Russia on Monday offered to extend the limits on nuclear weapons set by a key treaty with the United States for one more year, but only if the US agrees to do the same.
The offer came from Russian President
Vladimir Putin, who said Moscow was willing to keep following the rules of the New START Treaty after it expires in February next year. The treaty limits the number of nuclear warheads both countries can deploy.
Putin said fully abandoning the treaty would be a “short-sighted step” and warned that without it, a dangerous arms race could be sparked.
“To avoid provoking a strategic arms race… Russia is prepared to continue adhering to the central quantitative limitations of the New START Treaty for one year after February 5, 2026,” Putin said in a televised meeting.
However, Putin made clear that Russia’s offer depends on the US acting similarly and not taking actions that upset the balance of nuclear forces.
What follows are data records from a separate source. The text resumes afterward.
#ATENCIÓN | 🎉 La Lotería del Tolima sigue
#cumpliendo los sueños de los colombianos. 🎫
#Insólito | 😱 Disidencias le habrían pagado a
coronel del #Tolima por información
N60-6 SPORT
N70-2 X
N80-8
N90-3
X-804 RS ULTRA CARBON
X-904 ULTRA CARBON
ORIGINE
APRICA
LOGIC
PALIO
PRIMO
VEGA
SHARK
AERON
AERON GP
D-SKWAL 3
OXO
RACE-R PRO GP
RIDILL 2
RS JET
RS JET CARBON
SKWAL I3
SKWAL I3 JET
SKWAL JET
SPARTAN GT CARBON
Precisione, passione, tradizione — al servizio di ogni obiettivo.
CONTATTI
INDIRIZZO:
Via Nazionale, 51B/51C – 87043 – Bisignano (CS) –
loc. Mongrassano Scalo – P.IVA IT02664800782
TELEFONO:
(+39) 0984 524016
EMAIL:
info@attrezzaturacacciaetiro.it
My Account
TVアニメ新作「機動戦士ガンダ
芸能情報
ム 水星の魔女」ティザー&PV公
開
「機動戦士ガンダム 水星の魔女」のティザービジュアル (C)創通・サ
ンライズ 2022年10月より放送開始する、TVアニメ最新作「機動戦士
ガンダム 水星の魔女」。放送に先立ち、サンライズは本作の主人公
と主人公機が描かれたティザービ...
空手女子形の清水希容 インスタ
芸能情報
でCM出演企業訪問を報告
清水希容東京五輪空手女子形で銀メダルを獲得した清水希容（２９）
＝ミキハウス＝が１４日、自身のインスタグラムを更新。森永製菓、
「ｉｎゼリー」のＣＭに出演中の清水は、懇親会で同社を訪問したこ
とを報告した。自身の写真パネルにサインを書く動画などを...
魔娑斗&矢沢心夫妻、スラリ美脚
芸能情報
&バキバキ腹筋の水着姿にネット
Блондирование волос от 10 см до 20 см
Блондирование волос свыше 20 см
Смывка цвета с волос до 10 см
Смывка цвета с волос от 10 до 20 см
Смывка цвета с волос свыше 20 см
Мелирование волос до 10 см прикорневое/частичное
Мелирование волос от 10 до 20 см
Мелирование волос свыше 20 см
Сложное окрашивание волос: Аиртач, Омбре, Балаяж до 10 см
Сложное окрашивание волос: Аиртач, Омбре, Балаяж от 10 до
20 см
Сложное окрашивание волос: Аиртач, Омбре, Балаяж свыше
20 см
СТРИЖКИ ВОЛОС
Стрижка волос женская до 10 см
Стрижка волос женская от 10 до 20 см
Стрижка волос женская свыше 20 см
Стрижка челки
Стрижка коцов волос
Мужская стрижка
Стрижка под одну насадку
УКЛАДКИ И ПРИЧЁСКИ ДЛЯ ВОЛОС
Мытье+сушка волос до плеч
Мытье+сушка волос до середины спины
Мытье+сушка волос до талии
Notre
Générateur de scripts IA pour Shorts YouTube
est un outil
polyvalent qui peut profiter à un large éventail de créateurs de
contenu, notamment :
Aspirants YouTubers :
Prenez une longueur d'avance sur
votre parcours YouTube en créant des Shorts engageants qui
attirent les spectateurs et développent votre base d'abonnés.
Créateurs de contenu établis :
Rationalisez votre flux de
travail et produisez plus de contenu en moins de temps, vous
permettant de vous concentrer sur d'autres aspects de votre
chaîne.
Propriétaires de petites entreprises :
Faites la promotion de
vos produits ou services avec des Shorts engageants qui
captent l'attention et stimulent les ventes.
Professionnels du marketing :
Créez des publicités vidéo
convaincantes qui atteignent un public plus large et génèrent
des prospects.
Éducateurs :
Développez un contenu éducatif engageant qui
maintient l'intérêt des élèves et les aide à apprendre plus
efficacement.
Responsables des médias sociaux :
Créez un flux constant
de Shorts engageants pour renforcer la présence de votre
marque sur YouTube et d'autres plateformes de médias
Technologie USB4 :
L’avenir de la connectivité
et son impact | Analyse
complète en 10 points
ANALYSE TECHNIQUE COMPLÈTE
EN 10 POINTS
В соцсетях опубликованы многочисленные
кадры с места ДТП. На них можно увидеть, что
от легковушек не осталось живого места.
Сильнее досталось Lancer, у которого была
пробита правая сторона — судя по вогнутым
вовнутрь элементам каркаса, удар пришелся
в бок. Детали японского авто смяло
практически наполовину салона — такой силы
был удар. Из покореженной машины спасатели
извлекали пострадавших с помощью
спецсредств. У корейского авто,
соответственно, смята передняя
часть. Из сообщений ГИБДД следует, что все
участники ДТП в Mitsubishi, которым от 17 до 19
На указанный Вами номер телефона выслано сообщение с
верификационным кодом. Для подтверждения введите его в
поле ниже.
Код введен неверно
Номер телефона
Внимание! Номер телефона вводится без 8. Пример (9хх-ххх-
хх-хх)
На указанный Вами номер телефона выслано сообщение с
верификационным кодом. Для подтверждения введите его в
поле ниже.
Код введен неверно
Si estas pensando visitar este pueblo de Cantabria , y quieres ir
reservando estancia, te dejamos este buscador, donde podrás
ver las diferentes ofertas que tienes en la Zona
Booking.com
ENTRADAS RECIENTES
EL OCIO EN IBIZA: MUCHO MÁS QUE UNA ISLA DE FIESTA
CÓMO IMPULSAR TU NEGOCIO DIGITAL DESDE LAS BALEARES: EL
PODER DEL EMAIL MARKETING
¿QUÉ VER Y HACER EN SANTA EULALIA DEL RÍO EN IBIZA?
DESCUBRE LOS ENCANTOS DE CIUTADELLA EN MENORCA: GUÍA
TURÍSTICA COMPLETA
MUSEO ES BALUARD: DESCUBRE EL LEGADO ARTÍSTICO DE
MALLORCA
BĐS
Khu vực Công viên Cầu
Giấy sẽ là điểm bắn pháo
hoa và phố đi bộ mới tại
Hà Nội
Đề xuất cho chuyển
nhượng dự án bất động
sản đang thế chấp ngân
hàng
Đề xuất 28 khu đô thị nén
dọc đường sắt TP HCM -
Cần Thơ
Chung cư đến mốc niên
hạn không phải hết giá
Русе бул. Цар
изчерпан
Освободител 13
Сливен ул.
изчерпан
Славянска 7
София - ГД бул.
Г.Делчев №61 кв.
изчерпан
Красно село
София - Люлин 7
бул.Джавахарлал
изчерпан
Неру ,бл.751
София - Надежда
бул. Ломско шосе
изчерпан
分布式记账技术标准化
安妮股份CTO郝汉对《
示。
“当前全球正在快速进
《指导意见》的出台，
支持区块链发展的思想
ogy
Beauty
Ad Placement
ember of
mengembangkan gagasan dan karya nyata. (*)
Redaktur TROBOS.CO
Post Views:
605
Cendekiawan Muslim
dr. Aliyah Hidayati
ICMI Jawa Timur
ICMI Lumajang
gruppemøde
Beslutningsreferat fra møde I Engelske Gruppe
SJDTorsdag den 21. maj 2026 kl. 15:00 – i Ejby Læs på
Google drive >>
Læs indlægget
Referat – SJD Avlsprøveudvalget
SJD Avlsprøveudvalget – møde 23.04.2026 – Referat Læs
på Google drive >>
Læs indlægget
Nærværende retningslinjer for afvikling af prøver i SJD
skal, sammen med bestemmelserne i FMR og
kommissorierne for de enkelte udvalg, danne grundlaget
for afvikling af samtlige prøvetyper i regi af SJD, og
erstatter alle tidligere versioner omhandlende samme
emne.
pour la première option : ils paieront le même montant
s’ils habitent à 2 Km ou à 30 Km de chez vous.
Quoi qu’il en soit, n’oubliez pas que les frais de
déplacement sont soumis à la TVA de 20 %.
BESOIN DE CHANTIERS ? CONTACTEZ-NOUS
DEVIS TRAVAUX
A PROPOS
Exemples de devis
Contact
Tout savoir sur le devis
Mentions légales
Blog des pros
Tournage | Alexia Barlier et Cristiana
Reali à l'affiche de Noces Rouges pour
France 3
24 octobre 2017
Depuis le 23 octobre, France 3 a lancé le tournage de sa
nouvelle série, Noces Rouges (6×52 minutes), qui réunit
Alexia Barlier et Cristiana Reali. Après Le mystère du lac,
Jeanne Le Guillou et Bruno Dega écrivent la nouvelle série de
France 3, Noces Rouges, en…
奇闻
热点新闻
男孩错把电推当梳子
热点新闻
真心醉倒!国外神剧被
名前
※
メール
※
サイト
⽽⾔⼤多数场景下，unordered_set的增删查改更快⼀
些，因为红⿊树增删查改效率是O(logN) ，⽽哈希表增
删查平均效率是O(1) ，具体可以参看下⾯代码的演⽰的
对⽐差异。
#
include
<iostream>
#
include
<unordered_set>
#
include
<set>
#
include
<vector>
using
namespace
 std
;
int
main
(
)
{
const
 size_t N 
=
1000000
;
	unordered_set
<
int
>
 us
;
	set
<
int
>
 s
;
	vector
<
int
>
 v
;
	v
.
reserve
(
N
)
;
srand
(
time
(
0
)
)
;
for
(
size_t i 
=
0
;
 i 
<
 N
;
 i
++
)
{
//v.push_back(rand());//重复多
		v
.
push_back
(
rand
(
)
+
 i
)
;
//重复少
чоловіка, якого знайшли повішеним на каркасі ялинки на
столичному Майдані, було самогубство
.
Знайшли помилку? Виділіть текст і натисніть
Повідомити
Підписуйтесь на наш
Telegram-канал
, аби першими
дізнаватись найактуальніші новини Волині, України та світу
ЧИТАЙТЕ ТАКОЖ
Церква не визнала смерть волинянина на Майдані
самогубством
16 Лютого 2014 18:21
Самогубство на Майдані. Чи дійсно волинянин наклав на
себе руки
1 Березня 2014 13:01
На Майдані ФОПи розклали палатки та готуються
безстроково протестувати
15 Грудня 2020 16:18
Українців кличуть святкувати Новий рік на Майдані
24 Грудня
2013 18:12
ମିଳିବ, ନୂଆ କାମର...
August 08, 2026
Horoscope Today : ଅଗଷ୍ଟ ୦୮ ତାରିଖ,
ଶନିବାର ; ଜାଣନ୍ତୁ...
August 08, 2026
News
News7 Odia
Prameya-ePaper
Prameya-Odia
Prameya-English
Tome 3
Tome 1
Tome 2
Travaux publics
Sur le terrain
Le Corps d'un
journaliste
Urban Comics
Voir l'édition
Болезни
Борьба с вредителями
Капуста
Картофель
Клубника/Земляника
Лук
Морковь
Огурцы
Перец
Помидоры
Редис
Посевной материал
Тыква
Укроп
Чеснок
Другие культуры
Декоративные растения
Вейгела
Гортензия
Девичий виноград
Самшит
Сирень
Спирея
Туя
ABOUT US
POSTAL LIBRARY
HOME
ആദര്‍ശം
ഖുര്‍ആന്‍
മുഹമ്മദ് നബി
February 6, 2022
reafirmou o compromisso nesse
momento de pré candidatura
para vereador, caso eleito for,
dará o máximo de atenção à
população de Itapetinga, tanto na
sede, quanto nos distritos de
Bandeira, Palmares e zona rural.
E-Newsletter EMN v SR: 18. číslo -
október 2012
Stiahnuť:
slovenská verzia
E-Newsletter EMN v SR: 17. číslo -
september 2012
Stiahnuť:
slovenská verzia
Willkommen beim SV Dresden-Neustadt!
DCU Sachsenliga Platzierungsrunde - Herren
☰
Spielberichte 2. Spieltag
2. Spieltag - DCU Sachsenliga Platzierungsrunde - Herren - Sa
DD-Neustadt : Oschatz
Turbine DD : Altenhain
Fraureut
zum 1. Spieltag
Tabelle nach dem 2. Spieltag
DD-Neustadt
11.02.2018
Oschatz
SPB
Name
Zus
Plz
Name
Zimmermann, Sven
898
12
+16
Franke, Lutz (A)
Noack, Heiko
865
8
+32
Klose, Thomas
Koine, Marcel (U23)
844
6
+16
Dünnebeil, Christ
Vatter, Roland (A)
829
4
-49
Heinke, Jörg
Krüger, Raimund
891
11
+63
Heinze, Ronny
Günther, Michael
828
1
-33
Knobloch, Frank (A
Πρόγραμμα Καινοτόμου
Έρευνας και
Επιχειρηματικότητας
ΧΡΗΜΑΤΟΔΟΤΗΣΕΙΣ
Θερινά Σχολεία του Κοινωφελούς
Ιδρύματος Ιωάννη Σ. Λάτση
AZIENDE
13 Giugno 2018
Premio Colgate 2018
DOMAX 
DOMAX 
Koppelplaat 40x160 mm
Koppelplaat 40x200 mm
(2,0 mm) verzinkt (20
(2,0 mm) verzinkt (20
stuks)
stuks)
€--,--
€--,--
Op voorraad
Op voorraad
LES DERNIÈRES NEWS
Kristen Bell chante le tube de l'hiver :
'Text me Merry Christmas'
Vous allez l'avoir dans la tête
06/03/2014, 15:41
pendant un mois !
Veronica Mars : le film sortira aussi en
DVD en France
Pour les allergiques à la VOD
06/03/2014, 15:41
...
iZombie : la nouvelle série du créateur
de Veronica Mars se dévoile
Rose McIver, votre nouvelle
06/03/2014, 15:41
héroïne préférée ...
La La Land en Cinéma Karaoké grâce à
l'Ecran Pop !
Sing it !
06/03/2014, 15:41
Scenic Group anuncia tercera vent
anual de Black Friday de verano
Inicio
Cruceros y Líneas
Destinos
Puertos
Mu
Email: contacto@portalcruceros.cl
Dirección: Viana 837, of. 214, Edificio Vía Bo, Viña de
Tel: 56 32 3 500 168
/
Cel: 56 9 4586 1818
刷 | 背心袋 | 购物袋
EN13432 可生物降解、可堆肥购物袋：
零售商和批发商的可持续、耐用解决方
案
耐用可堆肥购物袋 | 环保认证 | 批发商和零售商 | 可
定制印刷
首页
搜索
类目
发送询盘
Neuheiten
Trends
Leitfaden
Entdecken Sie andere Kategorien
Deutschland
The New START Treaty, signed in 2010 by former US President Barack Obama and then-Russian President Dmitry Medvedev, limits each country to 1,550 deployed nuclear warheads and 700 deployed missiles and bombers. It also allows on-site inspections to check compliance, but these inspections have been suspended since the start of the Covid-19 pandemic in 2020.
Russia froze its official participation in the treaty in 2023 but has continued to follow the limits voluntarily.
Relations between the two countries have grown tense in recent years, especially following Russia’s invasion of Ukraine in February 2022. Putin raised the alert level of Russia’s nuclear forces shortly after the invasion and signed a decree lowering the threshold for using nuclear weapons last year.
Despite some easing of tensions since US President Donald Trump took office in January this year, no major talks on nuclear arms control have taken place.
The US and Russia together control more than 80 percent of the world’s nuclear warheads.